*** Entries supplied ***
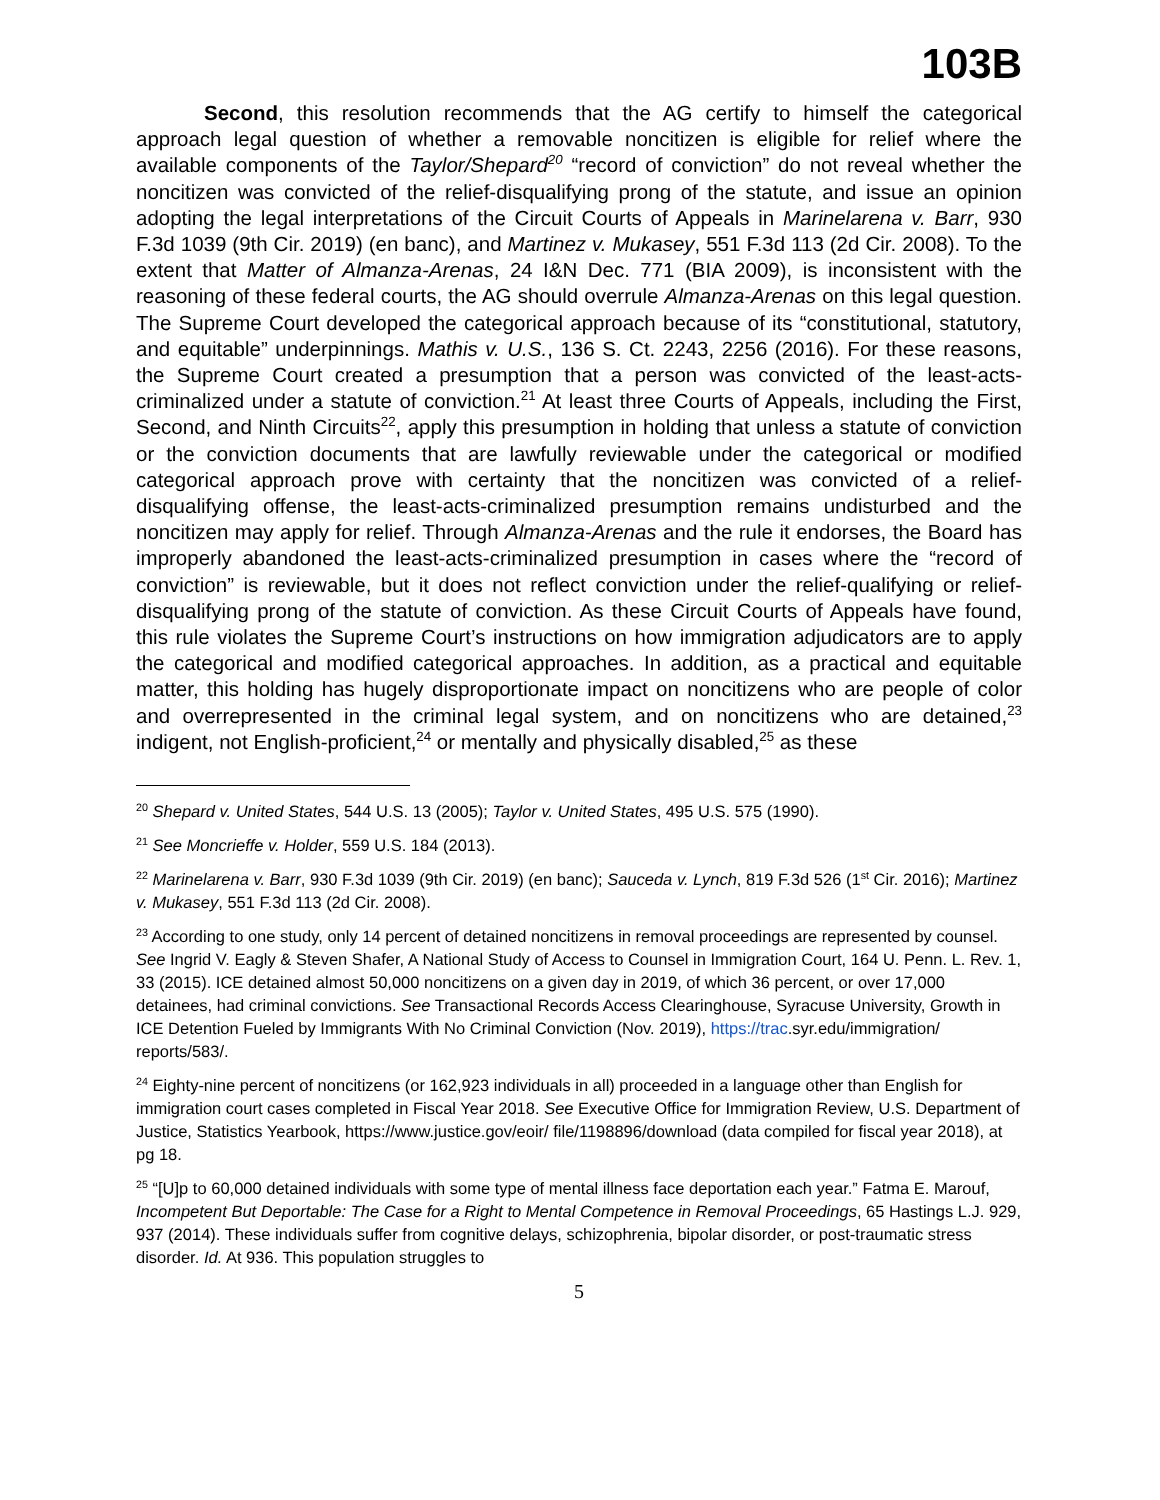103B
Second, this resolution recommends that the AG certify to himself the categorical approach legal question of whether a removable noncitizen is eligible for relief where the available components of the Taylor/Shepard<sup>20</sup> “record of conviction” do not reveal whether the noncitizen was convicted of the relief-disqualifying prong of the statute, and issue an opinion adopting the legal interpretations of the Circuit Courts of Appeals in Marinelarena v. Barr, 930 F.3d 1039 (9th Cir. 2019) (en banc), and Martinez v. Mukasey, 551 F.3d 113 (2d Cir. 2008). To the extent that Matter of Almanza-Arenas, 24 I&N Dec. 771 (BIA 2009), is inconsistent with the reasoning of these federal courts, the AG should overrule Almanza-Arenas on this legal question. The Supreme Court developed the categorical approach because of its “constitutional, statutory, and equitable” underpinnings. Mathis v. U.S., 136 S. Ct. 2243, 2256 (2016). For these reasons, the Supreme Court created a presumption that a person was convicted of the least-acts-criminalized under a statute of conviction.<sup>21</sup> At least three Courts of Appeals, including the First, Second, and Ninth Circuits<sup>22</sup>, apply this presumption in holding that unless a statute of conviction or the conviction documents that are lawfully reviewable under the categorical or modified categorical approach prove with certainty that the noncitizen was convicted of a relief-disqualifying offense, the least-acts-criminalized presumption remains undisturbed and the noncitizen may apply for relief. Through Almanza-Arenas and the rule it endorses, the Board has improperly abandoned the least-acts-criminalized presumption in cases where the “record of conviction” is reviewable, but it does not reflect conviction under the relief-qualifying or relief-disqualifying prong of the statute of conviction. As these Circuit Courts of Appeals have found, this rule violates the Supreme Court’s instructions on how immigration adjudicators are to apply the categorical and modified categorical approaches. In addition, as a practical and equitable matter, this holding has hugely disproportionate impact on noncitizens who are people of color and overrepresented in the criminal legal system, and on noncitizens who are detained,<sup>23</sup> indigent, not English-proficient,<sup>24</sup> or mentally and physically disabled,<sup>25</sup> as these
<sup>20</sup> Shepard v. United States, 544 U.S. 13 (2005); Taylor v. United States, 495 U.S. 575 (1990).
<sup>21</sup> See Moncrieffe v. Holder, 559 U.S. 184 (2013).
<sup>22</sup> Marinelarena v. Barr, 930 F.3d 1039 (9th Cir. 2019) (en banc); Sauceda v. Lynch, 819 F.3d 526 (1<sup>st</sup> Cir. 2016); Martinez v. Mukasey, 551 F.3d 113 (2d Cir. 2008).
<sup>23</sup> According to one study, only 14 percent of detained noncitizens in removal proceedings are represented by counsel. See Ingrid V. Eagly & Steven Shafer, A National Study of Access to Counsel in Immigration Court, 164 U. Penn. L. Rev. 1, 33 (2015). ICE detained almost 50,000 noncitizens on a given day in 2019, of which 36 percent, or over 17,000 detainees, had criminal convictions. See Transactional Records Access Clearinghouse, Syracuse University, Growth in ICE Detention Fueled by Immigrants With No Criminal Conviction (Nov. 2019), https://trac.syr.edu/immigration/ reports/583/.
<sup>24</sup> Eighty-nine percent of noncitizens (or 162,923 individuals in all) proceeded in a language other than English for immigration court cases completed in Fiscal Year 2018. See Executive Office for Immigration Review, U.S. Department of Justice, Statistics Yearbook, https://www.justice.gov/eoir/ file/1198896/download (data compiled for fiscal year 2018), at pg 18.
<sup>25</sup> “[U]p to 60,000 detained individuals with some type of mental illness face deportation each year.” Fatma E. Marouf, Incompetent But Deportable: The Case for a Right to Mental Competence in Removal Proceedings, 65 Hastings L.J. 929, 937 (2014). These individuals suffer from cognitive delays, schizophrenia, bipolar disorder, or post-traumatic stress disorder. Id. At 936. This population struggles to
5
***
Assignment ▸ From the entries, report every line in which the string "year" occurs.

Solution to this task ▸
<sup>24</sup> Eighty-nine percent of noncitizens (or 162,923 individuals in all) proceeded in a language other than English for immigration court cases completed in Fiscal Year 2018. See Executive Office for Immigration Review, U.S. Department of Justice, Statistics Yearbook, https://www.justice.gov/eoir/ file/1198896/download (data compiled for fiscal year 2018), at pg 18.
<sup>25</sup> “[U]p to 60,000 detained individuals with some type of mental illness face deportation each year.” Fatma E. Marouf, Incompetent But Deportable: The Case for a Right to Mental Competence in Removal Proceedings, 65 Hastings L.J. 929, 937 (2014). These individuals suffer from cognitive delays, schizophrenia, bipolar disorder, or post-traumatic stress disorder. Id. At 936. This population struggles to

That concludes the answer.